The public radio station, KOPN, would often help promote shows and bring in artist, especially blues artists. KCOU also helped with promotions, especially in a time when only bands with strict commercial appeal were getting airtime and radio play.
And The Blue Note following found a kinship in Streetside Records. The store opened up right around the same time as the venue opened. Not only would the two businesses help promote each other, but several employees worked in both places. “Everyone at the record store loved The Blue Note,” Richard says. “It was a rock ‘n’ roll world. Everyone was just motived by one thing: the music.”
Then, a year or so after the opening, MTV came onto the scene. And it changed not only the music industry but also The Blue Note.
“What MTV did was it helped promote the bands that we loved,” Richard says. Until MTV, it was hard to find and follow bands that weren’t in the mainstream. And it was even harder for venues like The Blue Note to promote those bands.
Eventually, radio stations started paying attention to these more underground bands. And then the internet literally and figuratively went viral, letting people find other music and connect to different kinds of bands. Suddenly, finding what wasn’t cool became the cool thing to do.

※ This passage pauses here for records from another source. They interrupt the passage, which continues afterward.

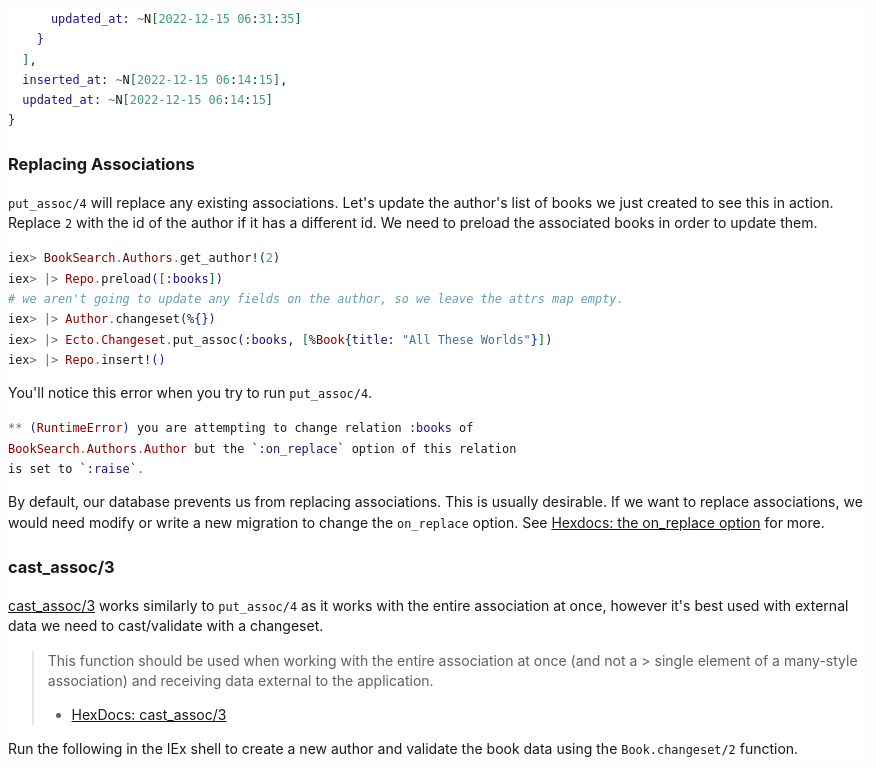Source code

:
 ```elixir
      updated_at: ~N[2022-12-15 06:31:35]
    }
  ],
  inserted_at: ~N[2022-12-15 06:14:15],
  updated_at: ~N[2022-12-15 06:14:15]
}
```



### Replacing Associations

`put_assoc/4` will replace any existing associations. Let's update the author's list of books we just created to see this in action. Replace `2` with the id of the author if it has a different id. We need to preload the associated books in order to update them.



```elixir
iex> BookSearch.Authors.get_author!(2)
iex> |> Repo.preload([:books])
# we aren't going to update any fields on the author, so we leave the attrs map empty.
iex> |> Author.changeset(%{})
iex> |> Ecto.Changeset.put_assoc(:books, [%Book{title: "All These Worlds"}])
iex> |> Repo.insert!()
```

You'll notice this error when you try to run `put_assoc/4`.



```elixir
** (RuntimeError) you are attempting to change relation :books of
BookSearch.Authors.Author but the `:on_replace` option of this relation
is set to `:raise`.
```

By default, our database prevents us from replacing associations. This is usually desirable.
If we want to replace associations, we would need modify or write a new migration to change the `on_replace` option. See [Hexdocs: the on_replace option](https://hexdocs.pm/ecto/Ecto.Changeset.html#module-the-on_replace-option) for more.



### cast_assoc/3

[cast_assoc/3](https://hexdocs.pm/ecto/Ecto.Changeset.html#cast_assoc/3) works similarly to `put_assoc/4` as it works with the entire association at once, however it's best used with external data we need to cast/validate with a changeset.

> This function should be used when working with the entire association at once (and not a > single element of a many-style association) and receiving data external to the application.
> 
> * [HexDocs: cast_assoc/3](https://hexdocs.pm/ecto/Ecto.Changeset.html#cast_assoc/3)

Run the following in the IEx shell to create a new author and validate the book data using the `Book.changeset/2` function.
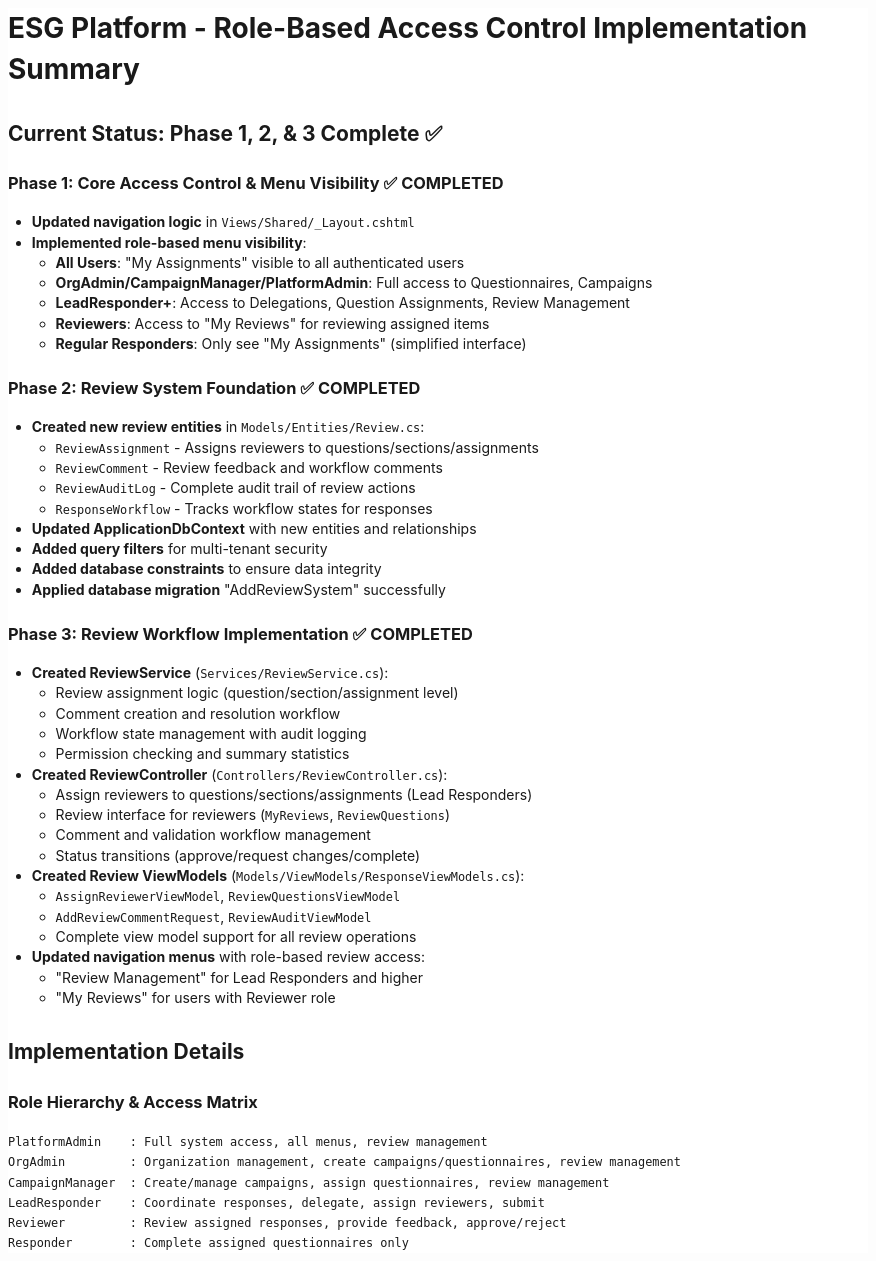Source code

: # ESG Platform - Role-Based Access Control Implementation Summary

## Current Status: Phase 1, 2, & 3 Complete ✅

### **Phase 1: Core Access Control & Menu Visibility** ✅ COMPLETED
- **Updated navigation logic** in `Views/Shared/_Layout.cshtml` 
- **Implemented role-based menu visibility**:
  - **All Users**: "My Assignments" visible to all authenticated users
  - **OrgAdmin/CampaignManager/PlatformAdmin**: Full access to Questionnaires, Campaigns
  - **LeadResponder+**: Access to Delegations, Question Assignments, Review Management
  - **Reviewers**: Access to "My Reviews" for reviewing assigned items
  - **Regular Responders**: Only see "My Assignments" (simplified interface)

### **Phase 2: Review System Foundation** ✅ COMPLETED  
- **Created new review entities** in `Models/Entities/Review.cs`:
  - `ReviewAssignment` - Assigns reviewers to questions/sections/assignments
  - `ReviewComment` - Review feedback and workflow comments  
  - `ReviewAuditLog` - Complete audit trail of review actions
  - `ResponseWorkflow` - Tracks workflow states for responses
- **Updated ApplicationDbContext** with new entities and relationships
- **Added query filters** for multi-tenant security
- **Added database constraints** to ensure data integrity
- **Applied database migration** "AddReviewSystem" successfully

### **Phase 3: Review Workflow Implementation** ✅ COMPLETED
- **Created ReviewService** (`Services/ReviewService.cs`):
  - Review assignment logic (question/section/assignment level)
  - Comment creation and resolution workflow
  - Workflow state management with audit logging
  - Permission checking and summary statistics
- **Created ReviewController** (`Controllers/ReviewController.cs`):
  - Assign reviewers to questions/sections/assignments (Lead Responders)
  - Review interface for reviewers (`MyReviews`, `ReviewQuestions`)
  - Comment and validation workflow management
  - Status transitions (approve/request changes/complete)
- **Created Review ViewModels** (`Models/ViewModels/ResponseViewModels.cs`):
  - `AssignReviewerViewModel`, `ReviewQuestionsViewModel`
  - `AddReviewCommentRequest`, `ReviewAuditViewModel`
  - Complete view model support for all review operations
- **Updated navigation menus** with role-based review access:
  - "Review Management" for Lead Responders and higher
  - "My Reviews" for users with Reviewer role

## **Implementation Details**

### **Role Hierarchy & Access Matrix**
```
PlatformAdmin    : Full system access, all menus, review management
OrgAdmin         : Organization management, create campaigns/questionnaires, review management
CampaignManager  : Create/manage campaigns, assign questionnaires, review management
LeadResponder    : Coordinate responses, delegate, assign reviewers, submit
Reviewer         : Review assigned responses, provide feedback, approve/reject
Responder        : Complete assigned questionnaires only
```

Which, of course, helped live venues like The Blue Note, venues that worked to book many bands and create a music culture around live music. And then, before you know it, Millennial were born in all of their hipster glory. Just kidding.
It took some time for The Blue Note to tap into Columbia’s most volatile population — the students. But then the students came. Richard says: “When we got the students, it was a game changer in a lot of ways. Because the students had discovered us and discovered live music, which was getting much more popular then.”
Once the students realized The Blue Note was a fun place that was worth the long journey to Business Loop, they came in droves.
Of course, when The Blue Note moved to its current location on north Ninth Street in the fall of 1989, the club became integrated into downtown Columbia. Arlo Guthrie opened the new venue, and twice as many people could come watch concerts. But that’s a story for another day.